Report every line of the listing below that contains the string "planeOp".

===== Records provided

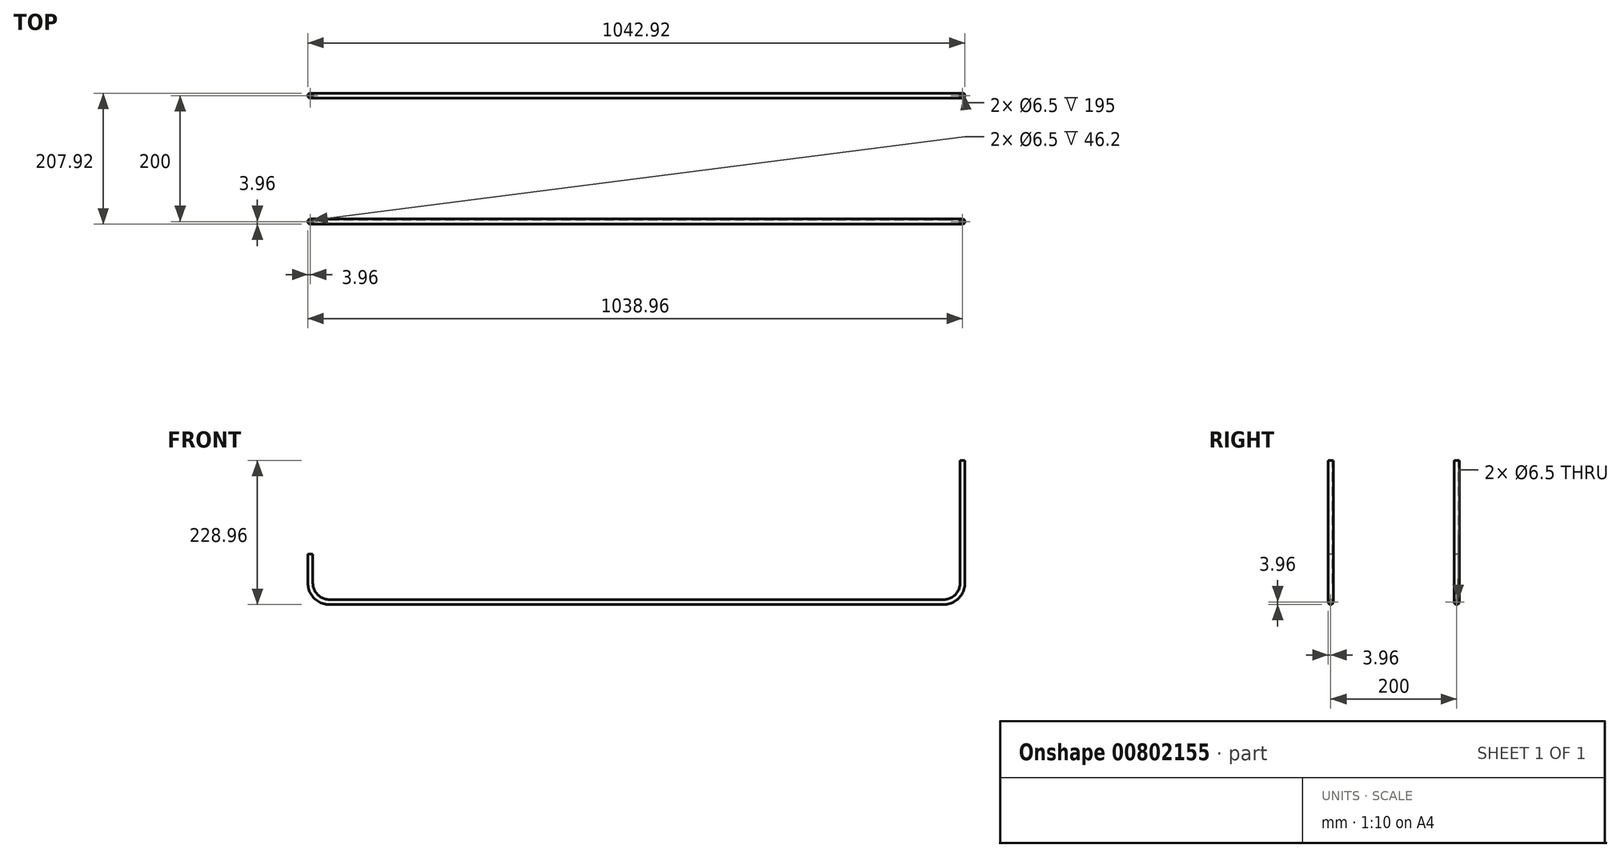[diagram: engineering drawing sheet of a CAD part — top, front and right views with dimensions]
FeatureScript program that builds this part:
annotation { "Feature Type Name" : "Feature", "Feature Type Description" : "" }
export const myFeature = defineFeature(function(context is Context, id is Id, definition is map)
    precondition{}
    {
        {
            var Q0;
            Q0=qCreatedBy(makeId("Right.planeOp"),FACE);
            var sketch = newSketch(context, id + "F0", { "sketchPlane" : qUnion([Q0])});
            skCircle(sketch, "E0", {"center": v(0, 0) * mm, "radius": 4.76 * mm});
            skCircle(sketch, "E1", {"center": v(0, 0) * mm, "radius": 4 * mm});
            skSolve(sketch);
        }
        {
            var Q0;
            Q0=qSketchRegion(id+"F0",true);
            extrude(context, id + "F1", {"entities" : qUnion([Q0]), "depth" : 35 * mm});
        }
        {
            var Q0;
            Q0=qSketchRegion(id+"F0",true);
            extrude(context, id + "F2", {"entities" : qUnion([Q0]), "oppositeDirection" : true, "depth" : 66.5 * mm, "offsetDistance" : 25 * mm});
        }
        {
            var Q0;
            Q0=qSketchRegion(id+"F0",true);
            extrude(context, id + "F3", {"entities" : qUnion([Q0]), "depth" : 1035 * mm, "offsetDistance" : 25 * mm});
        }
        {
            var Q0;
            Q0=makeQuery(id+"F2.opExtrude","SWEPT_BODY",BODY,{"disambiguationData":[OSD([sQuery(id+"F0.wireOp",EDGE,"E0"),sQuery(id+"F0.wireOp",EDGE,"E1")])]});
            var Q1;
            Q1=makeQuery(id+"F1.opExtrude","SWEPT_BODY",BODY,{"disambiguationData":[OSD([sQuery(id+"F0.wireOp",EDGE,"E0"),sQuery(id+"F0.wireOp",EDGE,"E1")])]});
            deleteBodies(context, id + "F4", {"entities" : qUnion([Q0, Q1])});
        }
        {
            var Q0;
            Q0=qSketchRegion(id+"F0",true);
            extrude(context, id + "F5", {"entities" : qUnion([Q0]), "oppositeDirection" : true, "depth" : 1035 * mm, "offsetDistance" : 25 * mm});
        }
        {
            var Q0;
            Q0=qCreatedBy(makeId("Front.planeOp"),FACE);
            var sketch = newSketch(context, id + "F6", { "sketchPlane" : qUnion([Q0])});
            skLineSegment(sketch, "E2", {"start": v(30, 0) * mm, "end": v(1005, 0) * mm});
            skLineSegment(sketch, "E3", {"start": v(1035, 30) * mm, "end": v(1035, 225) * mm});
            skLineSegment(sketch, "E4", {"start": v(0, 30) * mm, "end": v(0, 76.2) * mm});
            skPoint(sketch, "E5.visualSharp", {"position": v(0, 0) * mm});
            skArc(sketch, "E5.filletArc", {"start": v(0, 30) * mm, "mid": v(8.79, 8.79) * mm, "end": v(30, 0) * mm});
            skPoint(sketch, "E6.visualSharp", {"position": v(1035, 0) * mm});
            skArc(sketch, "E6.filletArc", {"start": v(1005, 0) * mm, "mid": v(1026.21, 8.79) * mm, "end": v(1035, 30) * mm});
            skPoint(sketch, "E7", {"position": v(0, 76.2) * mm});
            skSolve(sketch);
        }
        {
            var Q0;
            Q0=qCreatedBy(makeId("Top.planeOp"),FACE);
            cPlane(context, id + "F7", {"entities" : qUnion([Q0]), "cplaneType" : CPlaneType.OFFSET, "offset" : 76.2 * mm, "width" : 150 * mm, "height" : 150 * mm});
        }
        {
            var Q0;
            Q0=qCreatedBy(id+"F7.planeOp",FACE);
            var sketch = newSketch(context, id + "F8", { "sketchPlane" : qUnion([Q0])});
            skCircle(sketch, "E8", {"center": v(0, 0) * mm, "radius": 3.25 * mm});
            skCircle(sketch, "E9", {"center": v(0, 0) * mm, "radius": 3.96 * mm});
            skSolve(sketch);
        }
        {
            var Q0;
            Q0=qSketchRegion(id+"F8",true);
            var Q1;
            Q1=qConstructionFilter(qBodyType(qCreatedBy(id+"F6",EDGE),BodyType.WIRE),ConstructionObject.NO);
            sweep(context, id + "F9", {"profiles" : qUnion([Q0]), "path" : qUnion([Q1])});
        }
        {
            var Q0;
            Q0=qCreatedBy(makeId("Front.planeOp"),FACE);
            cPlane(context, id + "F10", {"entities" : qUnion([Q0]), "cplaneType" : CPlaneType.OFFSET, "offset" : 100 * mm, "width" : 150 * mm, "height" : 150 * mm});
        }
        {
            var Q0;
            Q0=makeQuery(id+"F9.opSweep","SWEPT_BODY",BODY,{"disambiguationData":[OSD([sQuery(id+"F6.wireOp",EDGE,"E3"),sQuery(id+"F8.wireOp",EDGE,"E8"),sQuery(id+"F8.wireOp",EDGE,"E9")])]});
            var Q1;
            Q1=qCreatedBy(id+"F10.planeOp",FACE);
            mirror(context, id + "F11", {"entities" : qUnion([Q0]), "mirrorPlane" : qUnion([Q1])});
        }
        {
            var Q0;
            Q0=makeQuery(id+"F5.opExtrude","SWEPT_BODY",BODY,{"disambiguationData":[OSD([sQuery(id+"F0.wireOp",EDGE,"E0"),sQuery(id+"F0.wireOp",EDGE,"E1")])]});
            var Q1;
            Q1=makeQuery(id+"F3.opExtrude","SWEPT_BODY",BODY,{"disambiguationData":[OSD([sQuery(id+"F0.wireOp",EDGE,"E0"),sQuery(id+"F0.wireOp",EDGE,"E1")])]});
            deleteBodies(context, id + "F12", {"entities" : qUnion([Q0, Q1])});
        }
    });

==========

▸ Solution to this task
            Q0=qCreatedBy(makeId("Right.planeOp"),FACE);
            Q0=qCreatedBy(makeId("Front.planeOp"),FACE);
            Q0=qCreatedBy(makeId("Top.planeOp"),FACE);
            Q0=qCreatedBy(id+"F7.planeOp",FACE);
            Q0=qCreatedBy(makeId("Front.planeOp"),FACE);
            Q1=qCreatedBy(id+"F10.planeOp",FACE);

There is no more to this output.